"""

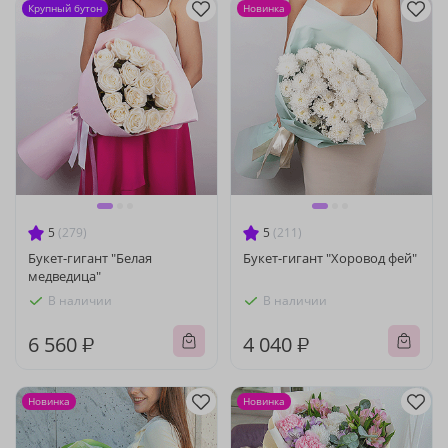
Крупный бутон
Новинка
5
(279)
5
(211)
Букет-гигант "Белая
Букет-гигант "Хоровод фей"
медведица"
В наличии
В наличии
6 560 ₽
4 040 ₽
Новинка
Новинка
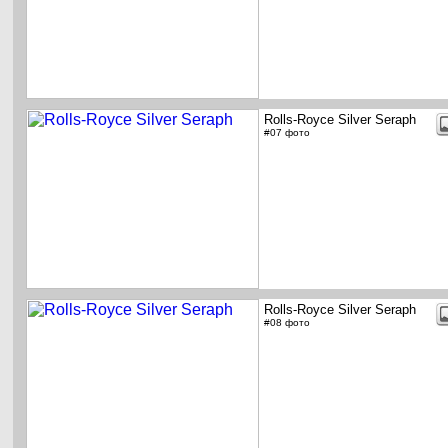
Rolls-Royce Silver Seraph
#07 фото
Rolls-Royce Silver Seraph
#08 фото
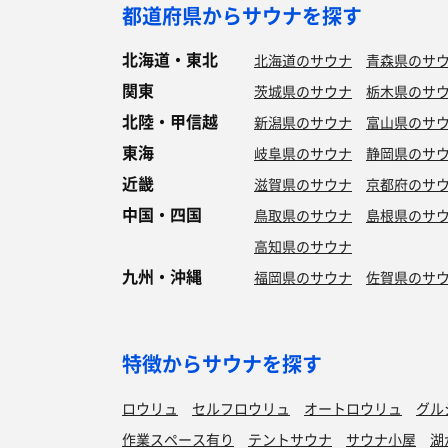
都道府県からサウナを探す
北海道・東北
北海道のサウナ
青森県のサ
関東
茨城県のサウナ
栃木県のサ
北陸・甲信越
新潟県のサウナ
富山県のサ
東海
岐阜県のサウナ
静岡県のサ
近畿
滋賀県のサウナ
京都府のサ
中国・四国
鳥取県のサウナ
島根県のサ
高知県のサウナ
九州・沖縄
福岡県のサウナ
佐賀県のサ
特徴からサウナを探す
ロウリュ
セルフロウリュ
オートロウリュ
グル
作業スペース有り
テントサウナ
サウナ小屋
湖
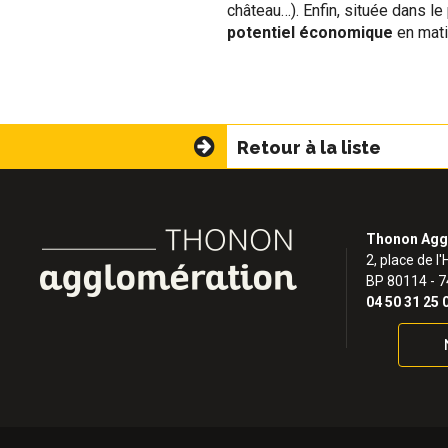
château…). Enfin, située dans l
potentiel économique
en mati
Retour à la liste
Thonon Agg
2, place de l'
BP 80114 - 
04 50 31 25 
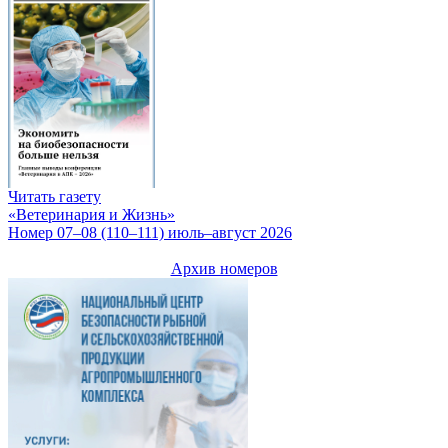
Читать газету
«Ветеринария и Жизнь»
Номер 07–08 (110–111) июль–август 2026
Архив номеров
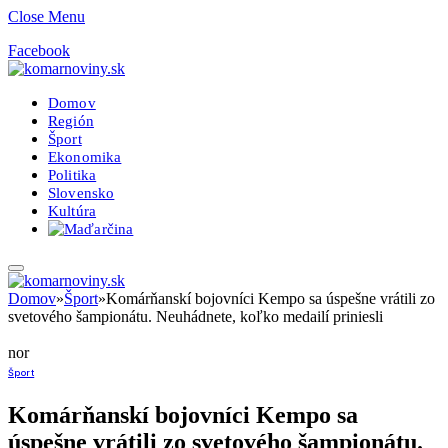
Close Menu
Facebook
Domov
Región
Šport
Ekonomika
Politika
Slovensko
Kultúra
Domov
»
Šport
»
Komárňanskí bojovníci Kempo sa úspešne vrátili zo
svetového šampionátu. Neuhádnete, koľko medailí priniesli
nor
Šport
Komárňanskí bojovníci Kempo sa
úspešne vrátili zo svetového šampionátu.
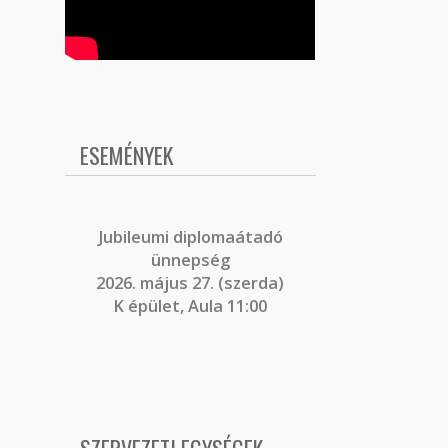
ESEMÉNYEK
J
ubileumi diplomaátadó
ünnepség
2026. május 27. (szerda)
K épület, Aula 11:00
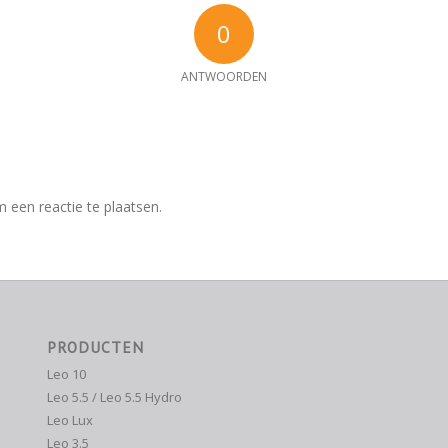
0
ANTWOORDEN
e
 een reactie te plaatsen.
PRODUCTEN
Leo 10
Leo 5.5 / Leo 5.5 Hydro
Leo Lux
Leo 3.5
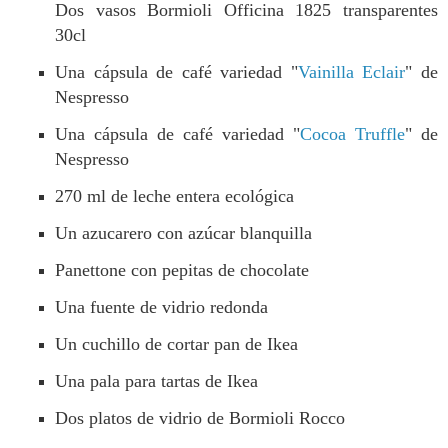
Dos vasos Bormioli Officina 1825 transparentes
30cl
Una cápsula de café variedad "
Vainilla Eclair
" de
Nespresso
Una cápsula de café variedad "
Cocoa Truffle
" de
Nespresso
270 ml de leche entera ecológica
Un azucarero con azúcar blanquilla
Panettone con pepitas de chocolate
Una fuente de vidrio redonda
Un cuchillo de cortar pan de Ikea
Una pala para tartas de Ikea
Dos platos de vidrio de Bormioli Rocco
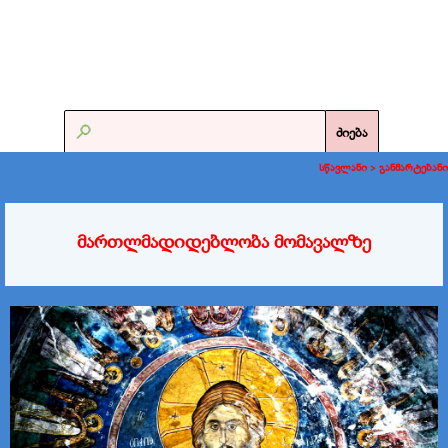
ძიება
სწავლანი >
განმარტებანი
მართლმადიდებლობა მომავალზე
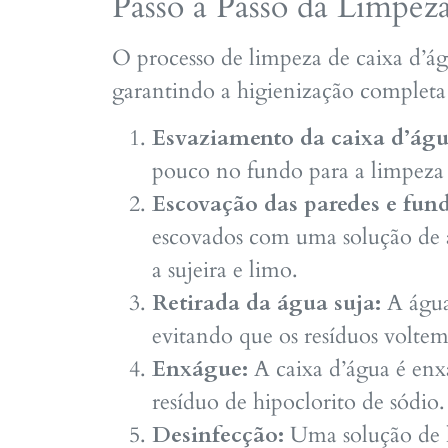
Passo a Passo da Limpez
O processo de limpeza de caixa d’águ
garantindo a higienização completa d
Esvaziamento da caixa d’águ
pouco no fundo para a limpeza i
Escovação das paredes e fun
escovados com uma solução de á
a sujeira e limo.
Retirada da água suja:
A água
evitando que os resíduos volte
Enxágue:
A caixa d’água é enx
resíduo de hipoclorito de sódio.
Desinfecção:
Uma solução de h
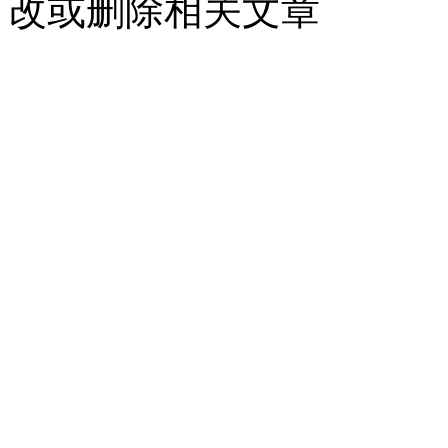
改或删除相关文章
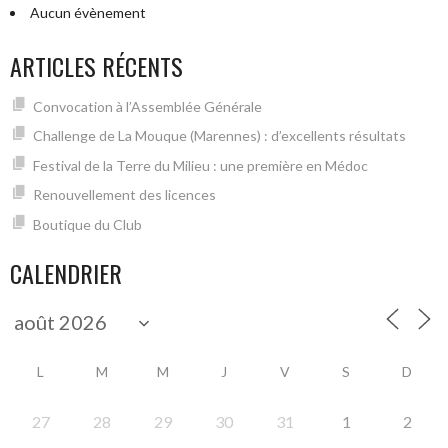
Aucun évènement
ARTICLES RÉCENTS
Convocation à l’Assemblée Générale
Challenge de La Mouque (Marennes) : d’excellents résultats
Festival de la Terre du Milieu : une première en Médoc
Renouvellement des licences
Boutique du Club
CALENDRIER
L
M
M
J
V
S
D
27
28
29
30
31
1
2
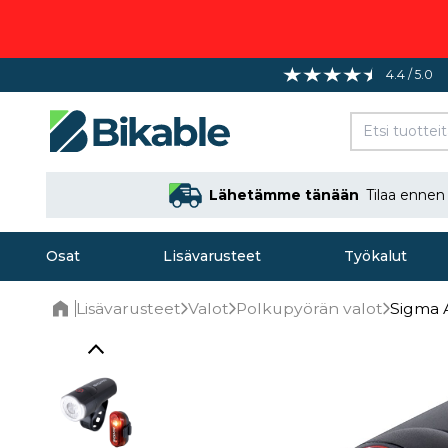
4.4 / 5.0
Lähetämme tänään
Tilaa enne
Osat
Lisävarusteet
Työkalut
Lisävarusteet
Valot
Polkupyörän valot
Sigma 
Home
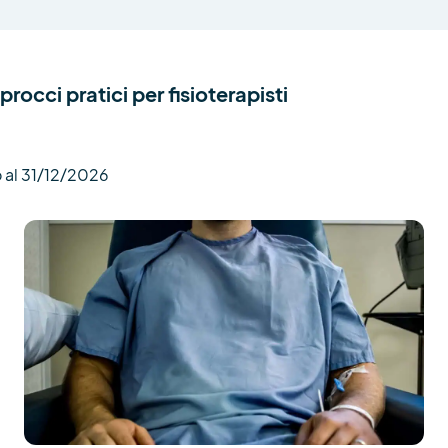
rocci pratici per fisioterapisti
 al 31/12/2026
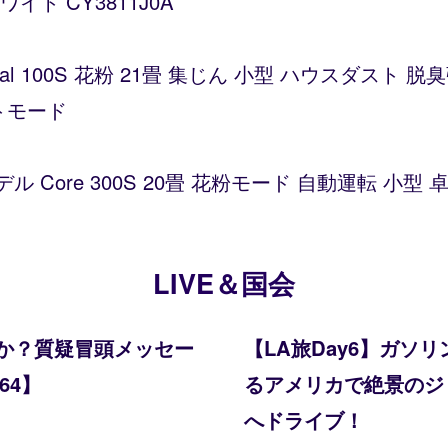
ト CY3811J0A
Vital 100S 花粉 21畳 集じん 小型 ハウスダス
トモード
デル Core 300S 20畳 花粉モード 自動運転 小
LIVE＆国会
か？質疑冒頭メッセー
【LA旅Day6】ガ
64】
るアメリカで絶景のジョシ
へドライブ！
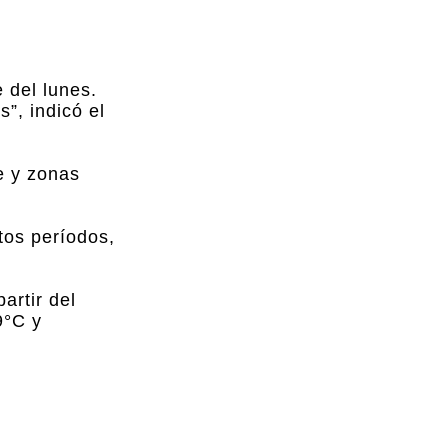
 del lunes.
”, indicó el
e y zonas
tos períodos,
artir del
9°C y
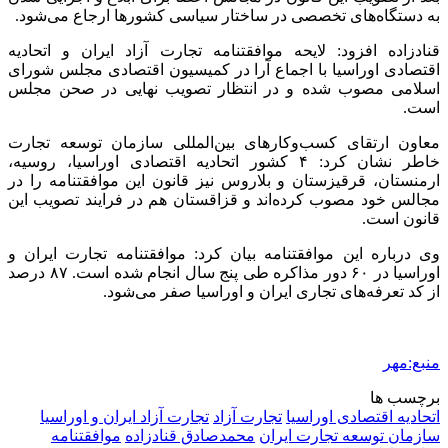
به دستگاه‌های تخصصی در ساختار سیاسی کشورها ارجاع می‌شود.
قنادزاده
افزود: لایحه موافقتنامه تجارت آزاد ایران و اتحادیه
اقتصادی اوراسیا با اجماع آرا در کمیسیون اقتصادی مجلس شورای
اسلامی مصوب شده و در انتظار تصویب نهایی در صحن مجلس
است.
معاون ارتقای کسب‌وکارهای بین‌المللی سازمان توسعه تجارت
خاطر نشان کرد: ۴ کشور اتحادیه اقتصادی اوراسیا، روسیه،
ارمنستان، قرقیزستان و بلاروس نیز قانون این موافقتنامه را در
مجالس خود مصوب کرده‌اند و قزاقستان هم در فرایند تصویب این
قانون است.
وی درباره این موافقتنامه بیان کرد: موافقتنامه تجارت ایران و
اوراسیا در ۶۰ دور مذاکره طی پنج سال انجام شده است. ۸۷ درصد
از کد تعرفه‌های تجاری ایران و اوراسیا صفر می‌شود.
منبع:مهر
برچسب ها
اتحادیه اقتصادی اوراسیا
تجارت آزاد
تجارت آزاد ایران و اوراسیا
سازمان توسعه تجارت ایران
محمدصادق قنادزاده
موافقتنامه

"""

**Task brief:** Leave the pictures aside and give the records above back word for word.

**Result of the exercise:**
Крупный бутон
Новинка
5
(279)
5
(211)
Букет-гигант "Белая
Букет-гигант "Хоровод фей"
медведица"
В наличии
В наличии
6 560 ₽
4 040 ₽
Новинка
Новинка
Rolls-Royce Silver Seraph
#07 фото
Rolls-Royce Silver Seraph
#08 фото
都道府県からサウナを探す
北海道・東北
北海道のサウナ
青森県のサ
関東
茨城県のサウナ
栃木県のサ
北陸・甲信越
新潟県のサウナ
富山県のサ
東海
岐阜県のサウナ
静岡県のサ
近畿
滋賀県のサウナ
京都府のサ
中国・四国
鳥取県のサウナ
島根県のサ
高知県のサウナ
九州・沖縄
福岡県のサウナ
佐賀県のサ
特徴からサウナを探す
ロウリュ
セルフロウリュ
オートロウリュ
グル
作業スペース有り
テントサウナ
サウナ小屋
湖
château…). Enfin, située dans l
potentiel économique
en mati
Retour à la liste
Thonon Agg
2, place de l'
BP 80114 - 
04 50 31 25 
Читать газету
«Ветеринария и Жизнь»
Номер 07–08 (110–111) июль–август 2026
Архив номеров
Close Menu
Facebook
Domov
Región
Šport
Ekonomika
Politika
Slovensko
Kultúra
Domov
»
Šport
»
Komárňanskí bojovníci Kempo sa úspešne vrátili zo
svetového šampionátu. Neuhádnete, koľko medailí priniesli
nor
Šport
Komárňanskí bojovníci Kempo sa
úspešne vrátili zo svetového šampionátu.
ESEMÉNYEK
J
ubileumi diplomaátadó
ünnepség
2026. május 27. (szerda)
K épület, Aula 11:00
0
ANTWOORDEN
e
 een reactie te plaatsen.
PRODUCTEN
Leo 10
Leo 5.5 / Leo 5.5 Hydro
Leo Lux
Leo 3.5
Dos vasos Bormioli Officina 1825 transparentes
30cl
Una cápsula de café variedad "
Vainilla Eclair
" de
Nespresso
Una cápsula de café variedad "
Cocoa Truffle
" de
Nespresso
270 ml de leche entera ecológica
Un azucarero con azúcar blanquilla
Panettone con pepitas de chocolate
Una fuente de vidrio redonda
Un cuchillo de cortar pan de Ikea
Una pala para tartas de Ikea
Dos platos de vidrio de Bormioli Rocco
ძიება
სწავლანი >
განმარტებანი
მართლმადიდებლობა მომავალზე
Passo a Passo da Limpez
O processo de limpeza de caixa d’águ
garantindo a higienização completa d
Esvaziamento da caixa d’águ
pouco no fundo para a limpeza i
Escovação das paredes e fun
escovados com uma solução de á
a sujeira e limo.
Retirada da água suja:
A água
evitando que os resíduos volte
Enxágue:
A caixa d’água é enx
resíduo de hipoclorito de sódio.
Desinfecção:
Uma solução de h
改或删除相关文章
Aucun évènement
ARTICLES RÉCENTS
Convocation à l’Assemblée Générale
Challenge de La Mouque (Marennes) : d’excellents résultats
Festival de la Terre du Milieu : une première en Médoc
Renouvellement des licences
Boutique du Club
CALENDRIER
L
M
M
J
V
S
D
27
28
29
30
31
1
2
4.4 / 5.0
Lähetämme tänään
Tilaa enne
Osat
Lisävarusteet
Työkalut
Lisävarusteet
Valot
Polkupyörän valot
Sigma 
Home
rocci pratici per fisioterapisti
 al 31/12/2026
ト CY3811J0A
Vital 100S 花粉 21畳 集じん 小型 ハウスダス
トモード
デル Core 300S 20畳 花粉モード 自動運転 小
LIVE＆国会
か？質疑冒頭メッセー
【LA旅Day6】ガ
64】
るアメリカで絶景のジョシ
へドライブ！
 del lunes.
”, indicó el
e y zonas
tos períodos,
artir del
9°C y
به دستگاه‌های تخصصی در ساختار سیاسی کشورها ارجاع می‌شود.
قنادزاده
افزود: لایحه موافقتنامه تجارت آزاد ایران و اتحادیه
اقتصادی اوراسیا با اجماع آرا در کمیسیون اقتصادی مجلس شورای
اسلامی مصوب شده و در انتظار تصویب نهایی در صحن مجلس
است.
معاون ارتقای کسب‌وکارهای بین‌المللی سازمان توسعه تجارت
خاطر نشان کرد: ۴ کشور اتحادیه اقتصادی اوراسیا، روسیه،
ارمنستان، قرقیزستان و بلاروس نیز قانون این موافقتنامه را در
مجالس خود مصوب کرده‌اند و قزاقستان هم در فرایند تصویب این
قانون است.
وی درباره این موافقتنامه بیان کرد: موافقتنامه تجارت ایران و
اوراسیا در ۶۰ دور مذاکره طی پنج سال انجام شده است. ۸۷ درصد
از کد تعرفه‌های تجاری ایران و اوراسیا صفر می‌شود.
منبع:مهر
برچسب ها
اتحادیه اقتصادی اوراسیا
تجارت آزاد
تجارت آزاد ایران و اوراسیا
سازمان توسعه تجارت ایران
محمدصادق قنادزاده
موافقتنامه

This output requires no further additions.